_ЗАДАНИЕ:_
Подхватите повествование отрывка о дворовых кулачных боях и продолжите его после последней фразы.

_ИСХОДНЫЙ ОТРЫВОК:_
--------
Изловчился он, приготовился,
Собрался со всею силою
И ударил своего ненавистника
Прямо в левый висок со всего плеча.
И опричник молодой застонал слегка,
Закачался, упал замертво.
Тогда «царь Иван Васильевич прогневался гневом, топнул о землю» и приказал отрубить купцу головушку.
И вот четыре века спустя...
Боже, что ж это «с памятью моей стало»? Бросает она меня из века в век, будто от утра до вечера, от репетиции — к спектаклю. Видно, и в самом деле не дают мне покоя мои «потомственные» гены. Да какие там гены! Скорее всего, мы все же помним, что мы — русские, у которых всегда был избыток физических и духовных сил. И эта перехлестывающая через край энергия нуждалась в освобождении даже в годы полуголодного детства.
Бились двор на двор, улица на улицу не только в Лефортове и не только в Москве. Потом я спрашивал своих сверстников из разных российских городов и оказалось, что эта потеха не чужда была никому. «Потешаться» перестали где-то в первые послевоенные годы, когда наше поколение подросло, а новому было не до потешек. И древняя русская традиция как-то незаметно и бесследно исчезла. Сейчас если и дерутся, то наверняка используют вместо кулаков более подходящий инструмент: чтобы враз хлоп — и наповал!
А тогда...
Тогда существовал целый свод неписаных правил, так сказать, джентльменских соглашений. Руки должны быть свободными от всяких предметов. Помню, в нашем дворе появился новенький. Этакий чистенький интеллигентный мальчик. Ему, наверное, очень хотелось показать себя, как сейчас говорят, «крутым». И он предложил драться на ножах. Это нам показалось настолько диким, что ему тут же вежливо предложили удалиться и больше здесь не появляться. И он исчез так же незаметно, как и появился.
--------
_Фрагменты из набора данных:_
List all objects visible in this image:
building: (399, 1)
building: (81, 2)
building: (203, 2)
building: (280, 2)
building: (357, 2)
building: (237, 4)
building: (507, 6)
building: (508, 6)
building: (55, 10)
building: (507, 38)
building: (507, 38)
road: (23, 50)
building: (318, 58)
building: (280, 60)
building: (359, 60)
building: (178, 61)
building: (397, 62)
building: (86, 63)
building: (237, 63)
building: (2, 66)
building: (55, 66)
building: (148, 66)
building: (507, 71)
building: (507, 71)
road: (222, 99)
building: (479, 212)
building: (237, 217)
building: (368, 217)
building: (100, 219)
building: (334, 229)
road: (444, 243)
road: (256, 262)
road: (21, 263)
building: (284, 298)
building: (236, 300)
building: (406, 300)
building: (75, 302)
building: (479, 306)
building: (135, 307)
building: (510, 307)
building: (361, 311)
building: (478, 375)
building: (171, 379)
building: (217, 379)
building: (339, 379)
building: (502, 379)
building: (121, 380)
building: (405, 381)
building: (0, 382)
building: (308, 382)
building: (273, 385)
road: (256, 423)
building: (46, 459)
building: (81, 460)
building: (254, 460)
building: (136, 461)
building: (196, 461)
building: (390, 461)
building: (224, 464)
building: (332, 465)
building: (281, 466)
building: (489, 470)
--------
_ОТВЕТ:_
Нельзя было бить лежачего, а уж размахивать ногами считалось позором. Эта мода пришла, кажется, с увлечением карате. Гуманным считался бой «до первой крови». Если одному бойцу расквасили нос или рассекли бровь, бой заканчивался, как бы ни хотел пострадавший продолжить его.
В тот день я дрался с пацаном из соседнего двора. Ни у меня к нему, ни у него ко мне не было никаких претензий, никакой вражды. Просто мы хотели померяться силами. Пацан крепко влепил мне в глаз, и он стал быстро заплывать. Но крови не было и бой продолжался.
Прицеливаясь и увертываясь, мы с противником утаптывали снег. Вокруг стояли наши и ребята с соседнего двора и молча ждали окончания поединка. Вмешиваться, подсказывать и науськивать со стороны строго запрещалось. Наконец по снегу рассыпалась «клюква». На этот раз из моего носа.
Сразу несколько человек подняли руки.
— Все, кончайте!
— Да у меня нос слабый! — пытался я протестовать, хотя и знал, что это бесполезно.
Тут слегка обиделся и мой противник:
— А я тебе что — Буратино? У меня, что ли, нос деревянный?
— Да пошел ты!.. — огрызнулся я.
— Да иди ты сам... — беззлобно ответил противник, чтобы не остаться в долгу.
На том наш «базар» и кончился. Все было по правилам и обижаться нужно было только на самого себя: не успел вовремя увернуться.
Время было еще детское и кто-то предложил:
— Кончай, ребята. Пошли в парк!
И все толпой, уже забыв о драке, вышли из-за сараев. Нос сильно распух и очень ныл. Я приложил к нему лепешку снега, запрокинул голову и пошел вместе со всеми. И вот тут кто-то придержал меня за руку.
— Подожди! — Это был парень из нашей школы, но жил он на Почтовой.
— Чего тебе? — прогнусавил я.
— Охота была тебе драться? Больше делать, что ли, нечего? Вон как нос-то распух...
Напоминание о носе мне не понравилось.
— Слышь, — приостановился я, — а чего это ты ко мне пристал?
Но парень не стушевался.
— Приходи лучше завтра в Дом пионеров, — предложил он. — В драмкружок запишешься.
У меня даже нашлепка с носа свалилась. Я подумал, что ослышался. И переспросил:
— Че-е-во?!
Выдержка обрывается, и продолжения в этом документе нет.